RECORDS FOR THIS TASK
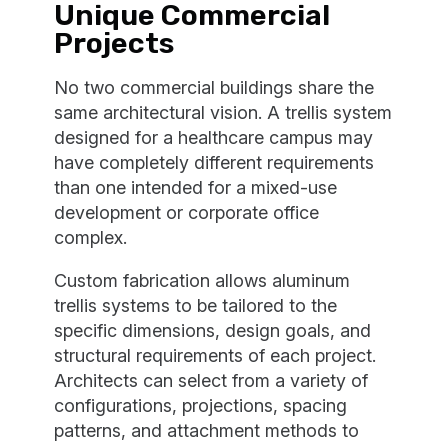
Unique Commercial
Projects
No two commercial buildings share the
same architectural vision. A trellis system
designed for a healthcare campus may
have completely different requirements
than one intended for a mixed-use
development or corporate office
complex.
Custom fabrication allows aluminum
trellis systems to be tailored to the
specific dimensions, design goals, and
structural requirements of each project.
Architects can select from a variety of
configurations, projections, spacing
patterns, and attachment methods to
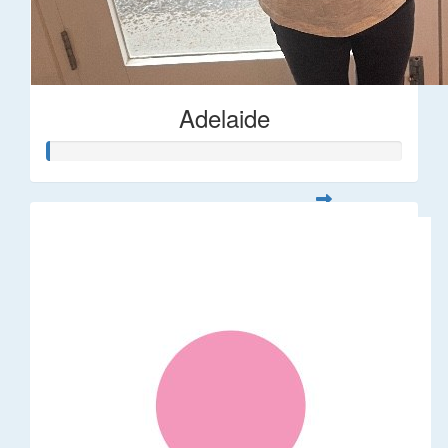
Adelaide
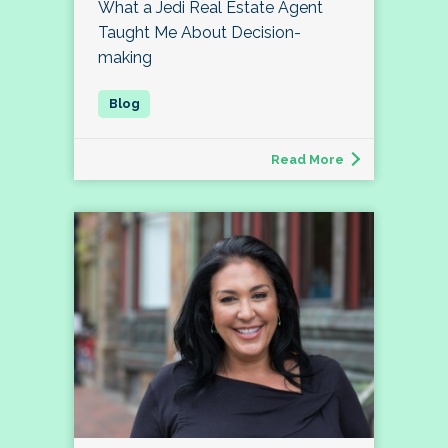
What a Jedi Real Estate Agent
Taught Me About Decision-
making
Read More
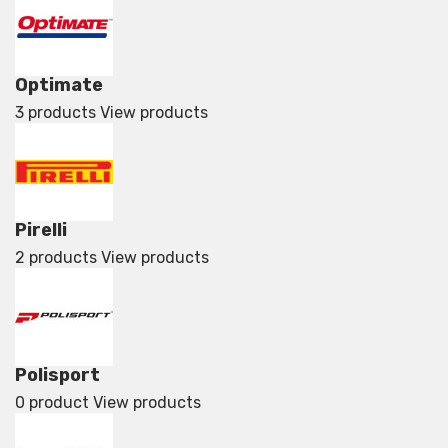
Optimate
3 products
View products
Pirelli
2 products
View products
Polisport
0 product
View products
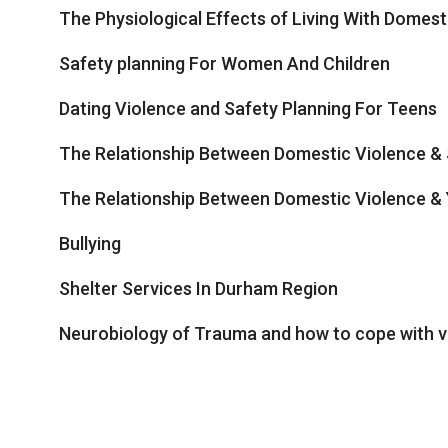
The Physiological Effects of Living With Domesti
Safety planning For Women And Children
Dating Violence and Safety Planning For Teens
The Relationship Between Domestic Violence & 
The Relationship Between Domestic Violence & 
Bullying
Shelter Services In Durham Region
Neurobiology of Trauma and how to cope with v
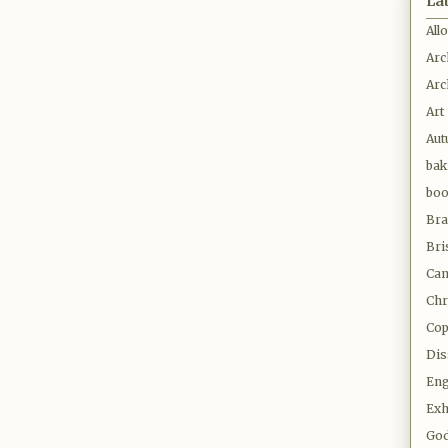
La
All
Arc
Arc
Art
Au
bak
bo
Bra
Bri
Cam
Chr
Co
Dis
Eng
Exh
Go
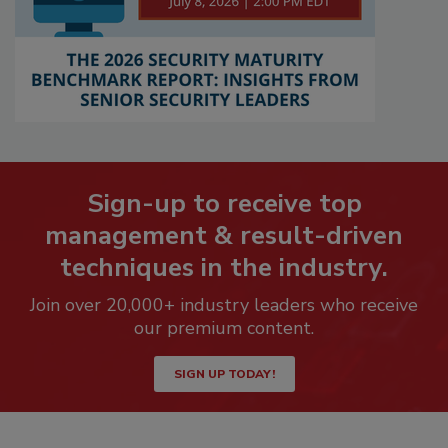
Sign-up to receive top
management & result-driven
techniques in the industry.
Join over 20,000+ industry leaders who receive
our premium content.
SIGN UP TODAY!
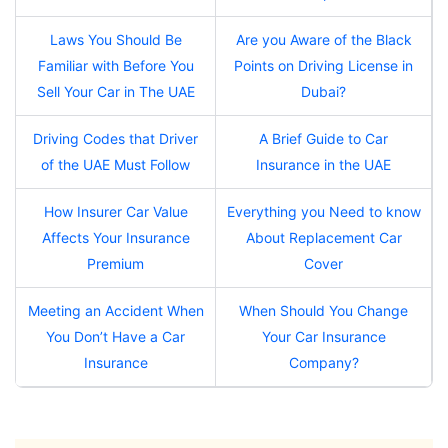
Laws You Should Be
Are you Aware of the Black
Familiar with Before You
Points on Driving License in
Sell Your Car in The UAE
Dubai?
Driving Codes that Driver
A Brief Guide to Car
of the UAE Must Follow
Insurance in the UAE
How Insurer Car Value
Everything you Need to know
Affects Your Insurance
About Replacement Car
Premium
Cover
Meeting an Accident When
When Should You Change
You Don’t Have a Car
Your Car Insurance
Insurance
Company?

WRITTEN TASK
Retype the material from its beginning through the line containing "trellis systems to be tailored to the", including that line, and leave out the pictures.

YOUR SOLUTION
Unique Commercial
Projects
No two commercial buildings share the
same architectural vision. A trellis system
designed for a healthcare campus may
have completely different requirements
than one intended for a mixed-use
development or corporate office
complex.
Custom fabrication allows aluminum
trellis systems to be tailored to the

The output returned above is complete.